Why do drone operators need insurance coverage?


The fast-growing drone industry presents several new business opportunities for companies ranging from small entrepreneurs to Fortune 500 firms. Yet, it also opens up new risks for recreational and commercial drones, including drone mishaps such as accidental crashes causing injuries to bystanders or property damage.

Drones cause injuries because of their quick movements, rotating parts, sharp blades, and edges. Bodily injury refers to any harm to a person’s body that occurs directly through direct collision or indirectly when a drone causes a car accident or another collision.

According to studies, from 2015 to 2020, there were approximately 4,250 drone injuries in the US. Lacerations were the most common type of injury (72%), followed by contusion/abrasion (10%), strain/sprain (5%), and internal injury (2%). (5 percent ). Upper extremities (mostly fingers [56 percent]), head (24 percent), lower extremities (14 percent), and trunk (6 percent) were the most injured body parts.

Personal injury, in addition to physical bodily injury, includes the invasion of privacy, such as when a drone photographs someone in the privacy of their home or the unauthorized use of photographs taken of people, buildings, or trade-protected images.

To mitigate these damages caused by drone injuries and invasion of privacy, some insurance companies have begun to offer liability coverage for drones. Drone insurance seems to be a brand new market with tremendous growth potential.

There is a common misconception among some people that drone operators are kids in a park playing with remote-controlled toys. But the, US Transportation Secretary Anthony Foxx made it clear in a press release in December 2015 that unmanned aircraft enthusiasts are aviators, and with this title comes a great deal of responsibility.

One responsibility of drone operators in the US is registering with the US Department of Transportation’s Federal Aviation Administration (FAA). Purchasing insurance would also be a wise decision. The Academy of Model Aeronautics, for example, provides up to $2.5 million in general liability coverage for bodily injury and property damage. Notably, insurance is necessary for both commercial enterprises and hobbyists.
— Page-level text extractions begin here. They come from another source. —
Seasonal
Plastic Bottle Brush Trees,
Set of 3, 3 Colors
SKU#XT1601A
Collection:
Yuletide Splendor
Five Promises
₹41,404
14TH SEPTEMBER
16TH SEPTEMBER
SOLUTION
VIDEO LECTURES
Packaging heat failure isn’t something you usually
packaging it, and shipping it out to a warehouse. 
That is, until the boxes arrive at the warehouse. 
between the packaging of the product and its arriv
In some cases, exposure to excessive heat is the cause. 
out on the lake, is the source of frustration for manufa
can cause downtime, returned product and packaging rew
Drone operation is similar to that of driving a car or a boat. It exposes the drone and any attached equipment, such as cameras, to significant risks and liability risks. When it comes to drones, so many things can go wrong, from malfunctions to misuse and pilot error. Do you want to pay out of pocket if the inexperienced pilot loses control and the drone causes property damage or bodily injury?
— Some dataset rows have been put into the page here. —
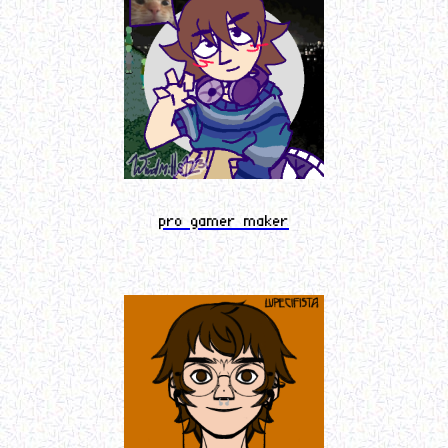
pro gamer maker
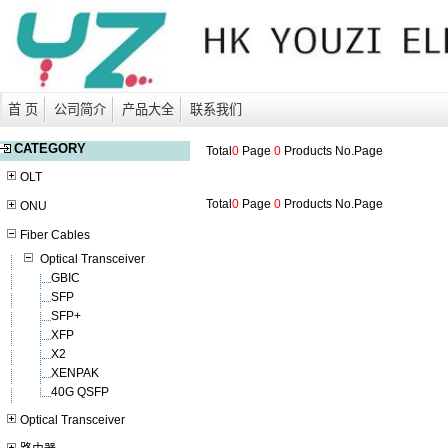
首 页
公司简介
产品大全
联系我们
CATEGORY
Total
0
Page
0
Products No.
Page
OLT
Total
0
Page
0
Products No.
Page
ONU
Fiber Cables
Optical Transceiver
GBIC
SFP
SFP+
XFP
X2
XENPAK
40G QSFP
Optical Transceiver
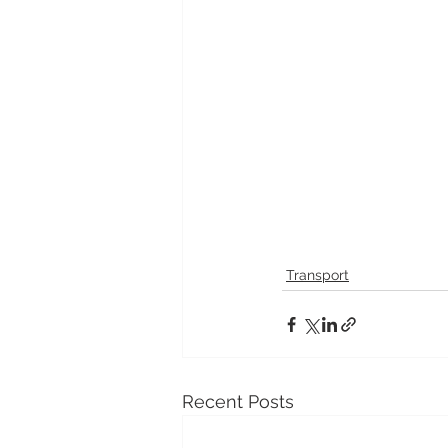
Transport
Recent Posts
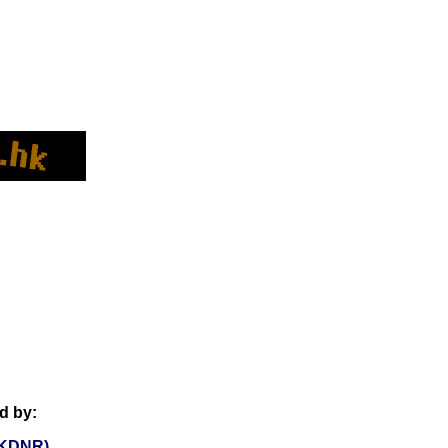
d by:
KDNR)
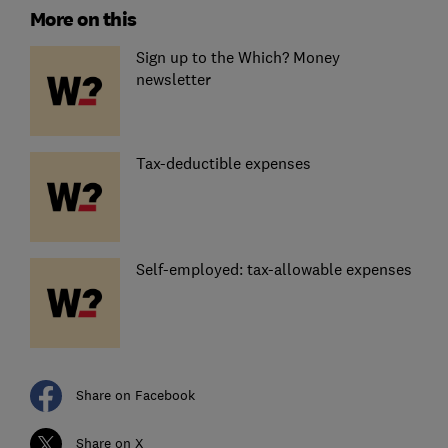
More on this
Sign up to the Which? Money
newsletter
Tax-deductible expenses
Self-employed: tax-allowable expenses
Share on Facebook
Share on X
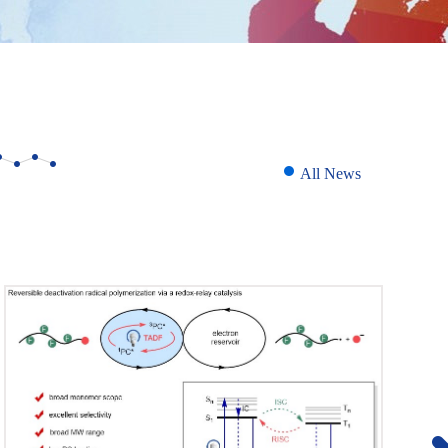
All News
Even though more insurance companies offer drone insurance, the industry is still in its early stages, so there is no standard approach to coverage. Before offering insurance on drones, many large insurance companies are waiting for the FAA to finalize regulations. However, fortunately, hundreds of specialty insurance firms have jumped ahead of the curve and entered the market, offering coverage for the following risks:

  • Theft of drones and equipment
  • Damage to the drone, attachments, electronics, and components
  • Property damage and bodily injury caused by the drone
  • Malicious damage
  • System hacking
  • Contractual liability

Before we sum up, it is interesting to note how insurance companies are responding to this new area of risk and how they are dipping their feet into the market or saying this isn’t something they want to get involved in. Anyways, when it comes to drone insurance, customer education and awareness play key roles because they need to be aware of what exposure they are in and what is not likely to cover in their standard liability policy.